Erectile Dysfunction Significantly Increases Risk of Cardiovascular Disease

Contact: Amanda Jekowsky,, 202-375-6645

Erectile dysfunction (ED) significantly increases the risk of cardiovascular disease (CVD), coronary heart disease (CHD), stroke, and all-cause mortality, according to a meta-analysis conducted by a Chinese research team and published in the Journal of the American College of Cardiology (JACC). Sensitivity analysis suggests that the association is independent of conventional cardiovascular risk factors, a finding that may help to answer a pivotal question regarding the relationship of these two conditions.
Noting the “rapidly growing interest in the association between ED and risk of CVD,” a research team from Soochow University in Suzhou, China conducted a meta-analysis of prospective cohort studies to better understand the relationship between the two conditions. Specifically, while it is well accepted that CVD predicts the incidence of ED (largely because both conditions share the same risk factors), it is unknown whether ED is a marker of further cardiovascular events and if ED is independently associated with an increased risk of CVD.
Conducting a PubMed literature search, the research team retrieved 12 prospective cohort studies published between 2005 and 2011 and involving 36,744 participants. Five of the studies were conducted in the United States, four were European, two were Chinese, and 1 was a multicountry study. Each study examined the effect of ED on CVD, CHD, stroke, or all-cause mortality. The mean length of follow-up ranged from 4 to 16.2 years.
After extracting data from all 12 studies, the research team found a significant association between ED and an increased risk of CVD, CHD, stroke, and all-cause mortality. Specifically, men with ED had an increased risk of 48 percent for CVD (95% confidence interval [CI]; 1.25 to 1.74), 46 percent for CHD (95% CI; 1.31 to 1.63), 35 percent for stroke (95% CI; 1.19 to 1.54), and 19 percent for all-cause mortality (95% CI; 1.05 to 1.34), compared with men in the control group. 
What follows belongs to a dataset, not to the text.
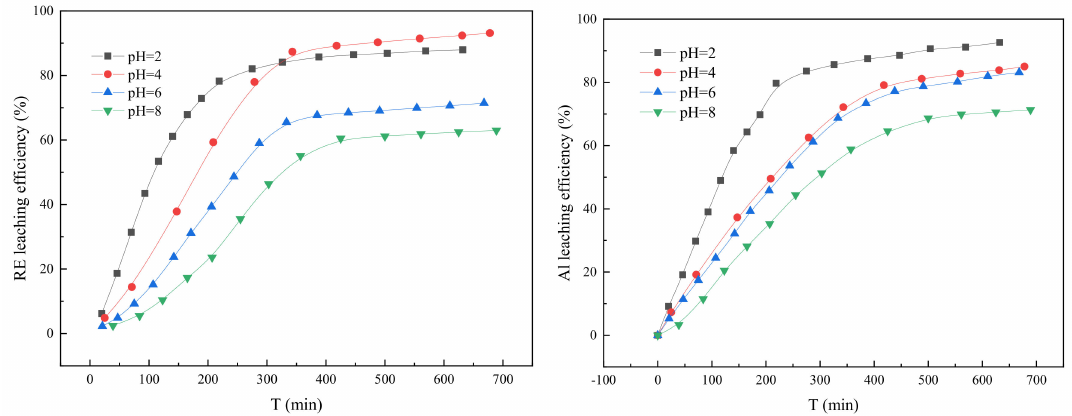
Figure 14. E ff ects of pH on the leaching rates of RE and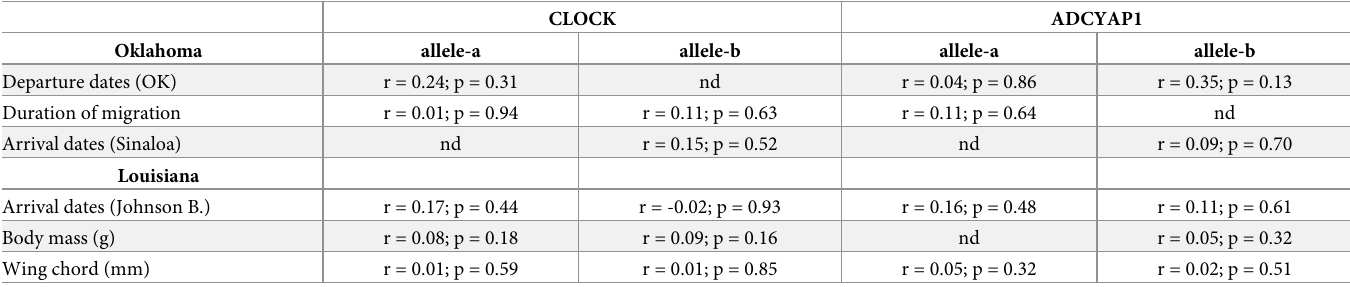
Table 3. Correlation analysis between allelic and phenotypic variation. Clock and Adcyap1 microsatellites did not correlate with any of the phenotypic variables investi- gated in Oklahoma and Louisiana buntings (p > 0.05). Allele-a indicates short alleles and allele-b indicates long alleles. Correlation values smaller than 0.01 are reported as nd (not detected). CLOCK ADCYAP1 Oklahoma allele-a allele-b allele-a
In addition, after conducting a sensitivity analysis (which was restricted to studies that controlled for conventional cardiovascular risk factors—such as age, body mass index, blood pressure, diabetes, cholesterol, and smoking), the researchers still found an increased risk of CVD of 54 percent (95% CI, 1.20 to 1.78), leading them to determine that ED “is probably an independent risk factor for CVD.” They added that the studies’ long follow-up range supported the idea that ED is an independent risk factor and not just an early marker for CVD, as cardiovascular events came as late as 16 years after ED in some studies, instead of occurring around the time of onset.
According to the research team, while the underlying mechanisms involved in the association between ED and CVD are still uncertain, the findings from the meta-analysis provide a better understanding of their association, which “may have important public health and clinical implications.” Specifically, study author Li-Qiang Qin, MD, PhD, notes “ED may not only contribute to cardiovascular risk prediction but also serve as a potential target for CVD prevention.” Currently, approximately 18 million men in the United States experience ED and CVD is the country’s leading cause of death.